5 Responses to “Footpull”

  1. Jess says:

    now this is a first for me, I have seen push bars low to ground (because of door height) this one, either they have leprechauns using this door or yea, panic hardware being used for a use that its not intended for (on push side to be PUSHED to open door) I guess we can give them credit for creativity.

    in a way a bar can be easier to use then the metal pocket type of device found on footpull.com site, with a bar device (such as one shown, users can choose if they want to pull from above (foot over bar) or below (foot under bar)

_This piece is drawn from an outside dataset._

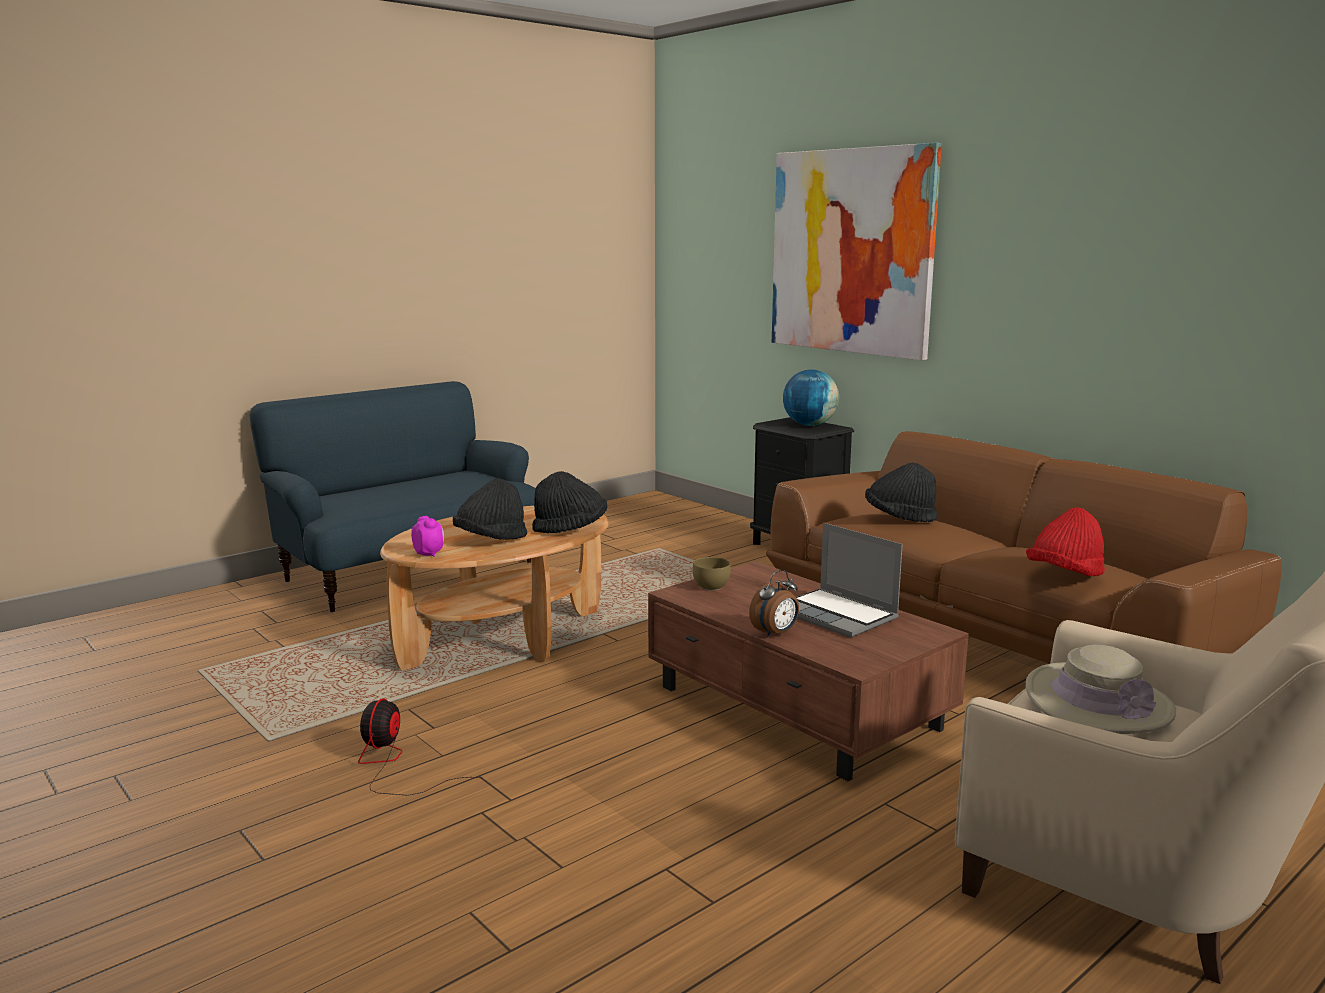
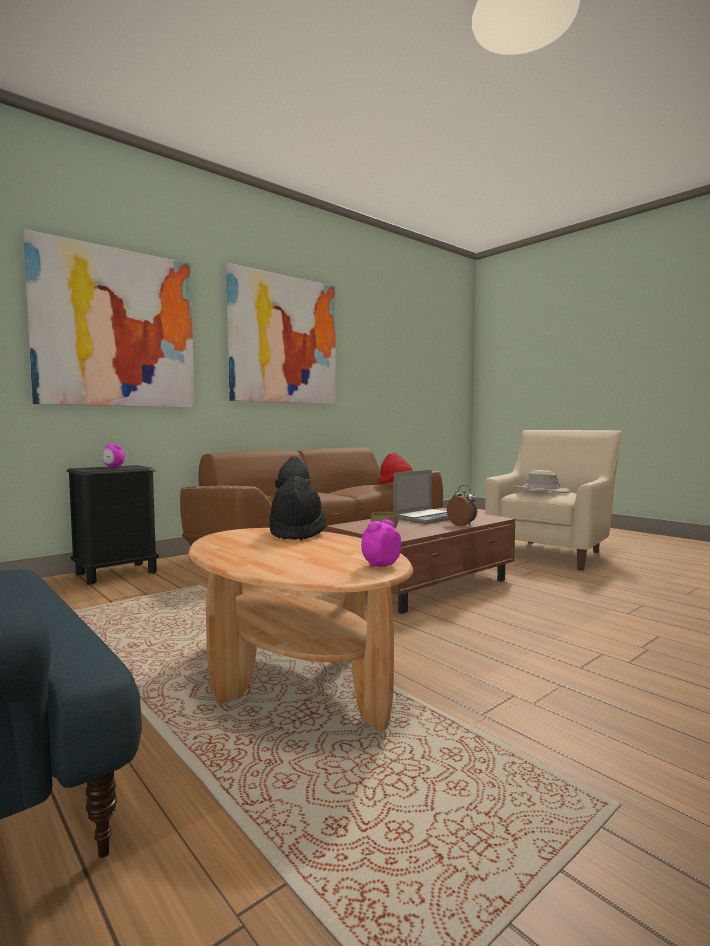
camera: 90 degrees left, 10 degrees down
(394, 765) = (597, 706): fan -> none
(491, 540) = (328, 550): black hat -> none
(809, 425) = (113, 467): globe -> alarm clock
(1097, 244) = (284, 340): none -> picture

    about the door that I seen with low height: it was spotted with a low bar, it was in a high school I attended, door was about 3 ft tall, it was a steel (fire rated, I don’t know)had kickplate, LCN 4040 with EDA arm(on push side)and a pushbar like the bar found in your post “welcome to paradise” with missing end cap(all was there on small door’s bar) bar was about 16 r so inches off ground (now that yea, not with the code) but because door was to the school’s basement and it was a very steep “ladder” the short stature of the door was easier to deal with then a full size 80 inch tall door)

  2. John says:

    The photo looks like there is a crossbar device on the egress side.
    With what appears to be a deadbolt, I hope it’s a push bar.

    • Lori says:

      Yes, that’s a panic on the push side, with a deadbolt too. Just more evidence that fire and egress door inspections are essential!

  3. Helga says:

    I have always had issues with public bathrooms. Why aren’t there foot pedals to control water flow as well as automatic water? Auto paper towels, great. But then comes the DOOR issue, how to open it w-out touching the handle that has no doubt been handled by many a non-hand washer. I end up holding onto my paper towel taht i dried my hands with to open it. The footpull should be a no brainer for public bathrooms!

  4. Leonard Bankester says:

    The second foot pull appears to be much more user friendly than the first. Since it is angled it would discourage people- i.e. kids-from standing on it as mentioned earlier. I too, am bewildered that people go to the toilet and don’t wash their hands. I always use a paper towel also when exiting, and when I turn the knobs on the sink to wash my hands. (Bit paranoid, huh?) Ha!